Foi esse valor cristão que permitiu ao Ocidente construir uma civilização na qual o indivíduo não existe para o Estado, para sua casta ou tribo, mas o Estado, a tribo e a sociedade existem para o indivíduo. O conceito de direitos humanos inerentes e não delegados pelo Estado só poderia vir a existir a partir da ideia do valor intrínseco do ser humano.

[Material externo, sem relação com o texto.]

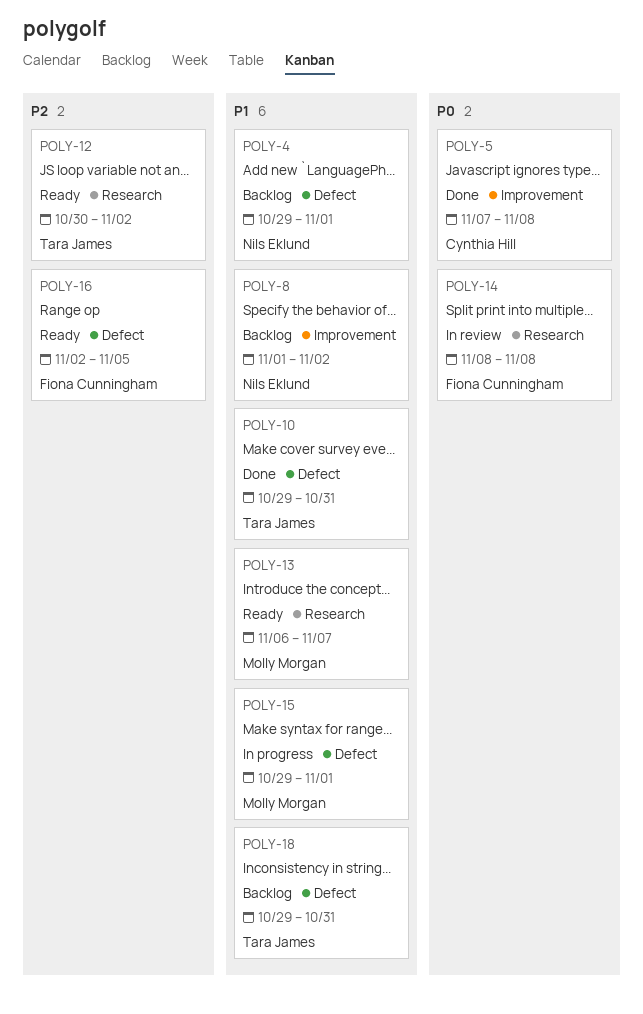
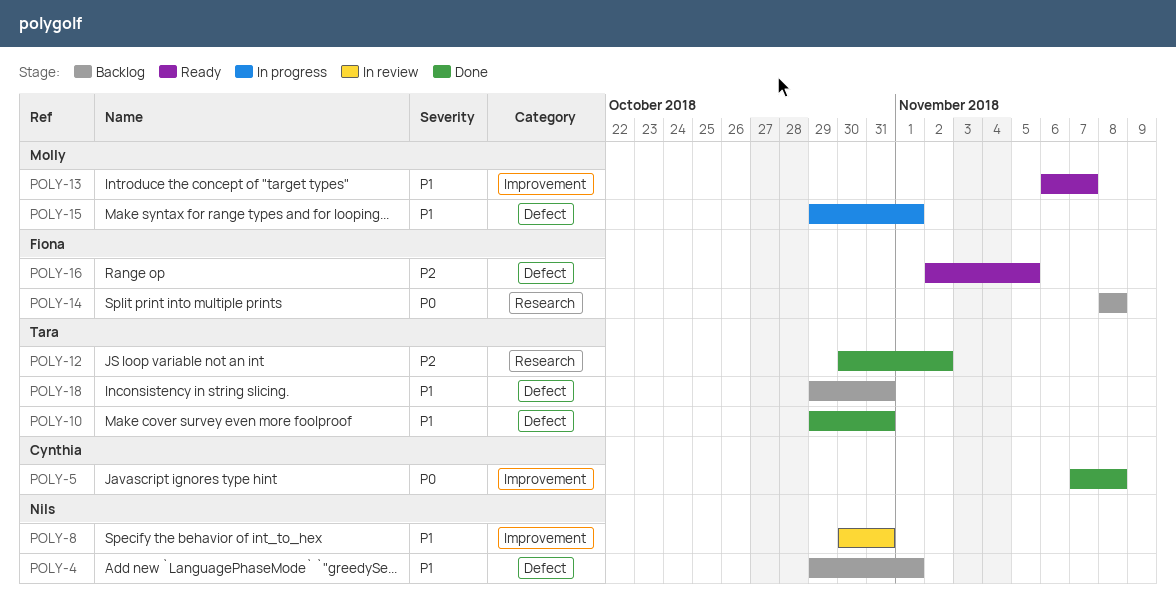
POLY-8, status: Backlog -> In review
POLY-8, start: Nov 1 -> Oct 30
POLY-8, due: Nov 2 -> Oct 31
POLY-12, status: Ready -> Done
POLY-13, label: Research -> Improvement
POLY-14, status: In review -> Backlog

Porque tenho valor, tenho direitos e deveres básicos para com outros seres humanos. Porque tenho valor, tenho direito à escolha de vida, de trabalho, de voto. E tenho o dever de preservar a vida do outro, o dever da construção social. A Bíblia nos manda “não seguir a multidão para fazer o mal” e não exime ninguém de sua responsabilidade moral. Pobres e ricos, doentes e sãos, índios e não-índios, todos pisamos o mesmo chão debaixo do mesmo céu. Deus não faz opção preferencial pelo pobre nem nos desculpa por ignorância.

A construção de um grupo social que só tem direitos e não tem deveres, de uma cultura assistencialista de dependência do Estado e que não valoriza o trabalho, pode ser boa para fins eleitoreiros, mas não é boa para o país. Pode nos tornar mais iguais ao Haiti. Mas, como diz Caetano, o Haiti já é aqui...


Bráulia Ribeiro trabalhou na Amazônia durante trinta anos. Hoje mora em Kailua-Kona, no Havaí, com sua família e está envolvida em projetos internacionais de desenvolvimento na Ásia. É autora de Chamado Radical.